TASK GOAL:
Answer these questions from the author biographies below:
1. At which university is Reem Bassiouney a professor and chair?
2. Which book series did Bassiouney found?
3. From which department at Portland State University is Keith Walters Professor Emeritus?
======== TEXT FOR ANALYSIS
Reem Bassiouney is a professor (and chair) at the American University in Cairo, Egypt. She has eight linguistics books to her name. She is the author of Functions of Code-Switching in Egypt (2006), Language and Identity in Modern Egypt (2014) and Arabic Sociolinguistics (2009; second edition 2020). Her edited volumes include The Routledge Handbook of Arabic Linguistics (co-editor with Benmamoun) and Identity and Dialect Performance (2017). She is also the editor and founder of the Routledge Studies in Language and Identity series. Bassiouney is also an award-winning novelist.

Keith Walters is Professor Emeritus from the Department of Applied Linguistics at Portland State University, Portland, Oregon, USA. During his career, he also held positions in the English Department at the Ohio State University and the Linguistics Department at the University of Texas–Austin. He has taught English as an additional language in the US, Tunisia, Guinea and the West Bank and helped train teachers in those countries, Morocco, Egypt and Vietnam. His research interests include codeswitching, diglossic switching, language ideologies, and language and nationalism as well as language and the law. An award-winning teacher, Walters is co-author of two widely used composition textbooks, Everything’s an Argument (8th edn) and Everyone’s an Author (3rd edn).
================
======== RECORDS PROVIDED
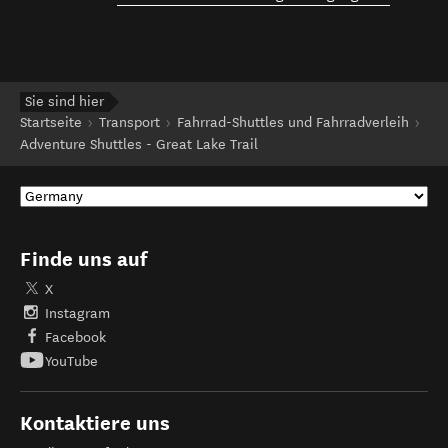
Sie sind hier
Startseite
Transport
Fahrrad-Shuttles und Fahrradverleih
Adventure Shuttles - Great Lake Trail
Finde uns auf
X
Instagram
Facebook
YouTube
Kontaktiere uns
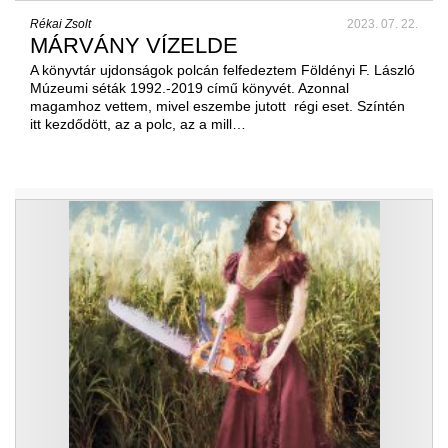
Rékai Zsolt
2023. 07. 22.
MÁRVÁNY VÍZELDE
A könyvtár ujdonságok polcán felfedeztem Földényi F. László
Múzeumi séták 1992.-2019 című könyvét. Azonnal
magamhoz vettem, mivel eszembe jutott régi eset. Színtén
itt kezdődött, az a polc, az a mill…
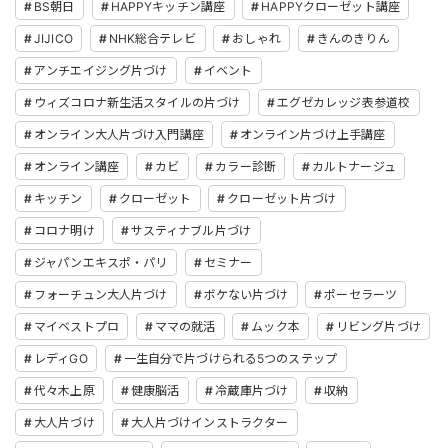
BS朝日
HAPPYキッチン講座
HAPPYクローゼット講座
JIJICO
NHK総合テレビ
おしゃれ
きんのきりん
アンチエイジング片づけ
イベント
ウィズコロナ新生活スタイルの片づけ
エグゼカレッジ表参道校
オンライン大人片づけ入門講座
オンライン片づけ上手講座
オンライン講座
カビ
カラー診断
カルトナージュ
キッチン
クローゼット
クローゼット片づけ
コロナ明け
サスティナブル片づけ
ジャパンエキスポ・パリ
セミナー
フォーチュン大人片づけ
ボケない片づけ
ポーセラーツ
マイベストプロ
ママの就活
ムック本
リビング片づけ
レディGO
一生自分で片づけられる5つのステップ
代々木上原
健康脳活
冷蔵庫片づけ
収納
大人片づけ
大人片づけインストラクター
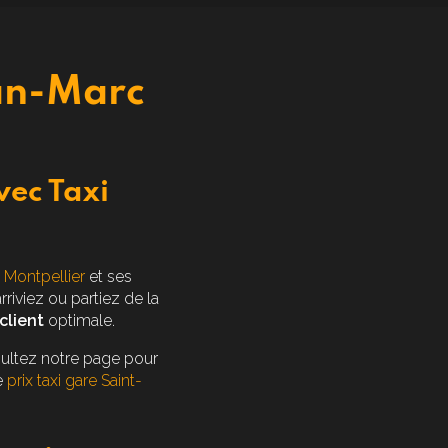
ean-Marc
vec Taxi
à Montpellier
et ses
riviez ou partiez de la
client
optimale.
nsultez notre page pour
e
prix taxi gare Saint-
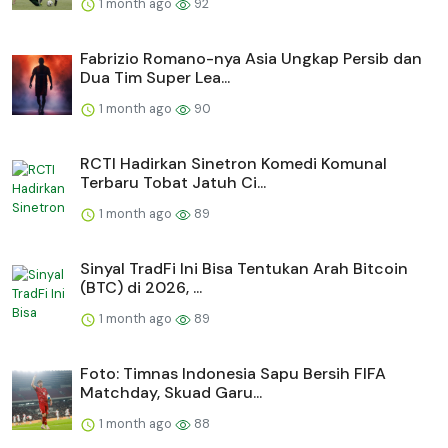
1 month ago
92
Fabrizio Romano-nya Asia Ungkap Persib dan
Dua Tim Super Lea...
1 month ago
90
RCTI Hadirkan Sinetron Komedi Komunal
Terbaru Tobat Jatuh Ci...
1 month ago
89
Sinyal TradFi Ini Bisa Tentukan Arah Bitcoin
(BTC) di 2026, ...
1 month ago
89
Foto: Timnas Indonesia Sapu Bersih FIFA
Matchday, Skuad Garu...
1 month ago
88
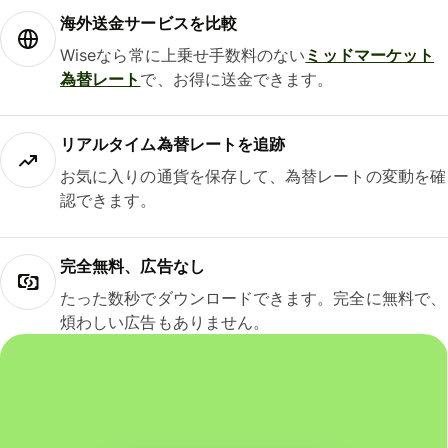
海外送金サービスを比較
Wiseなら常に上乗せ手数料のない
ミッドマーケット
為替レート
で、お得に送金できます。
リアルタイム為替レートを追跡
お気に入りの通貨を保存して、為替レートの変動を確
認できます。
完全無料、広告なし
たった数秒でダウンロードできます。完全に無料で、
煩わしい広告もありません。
================
YOUR RESPONSE:
1. The American University in Cairo, Egypt
2. The Routledge Studies in Language and Identity series
3. The Department of Applied Linguistics